- [Problem to solve]
Please copy out every line in the records below, word for word and in the same order.

- [Material supplied]

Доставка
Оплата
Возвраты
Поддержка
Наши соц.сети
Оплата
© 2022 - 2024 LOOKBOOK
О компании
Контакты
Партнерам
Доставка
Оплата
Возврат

- [Answer space]
Доставка
Оплата
Возвраты
Поддержка
Наши соц.сети
Оплата
© 2022 - 2024 LOOKBOOK
О компании
Контакты
Партнерам
Доставка
Оплата
Возврат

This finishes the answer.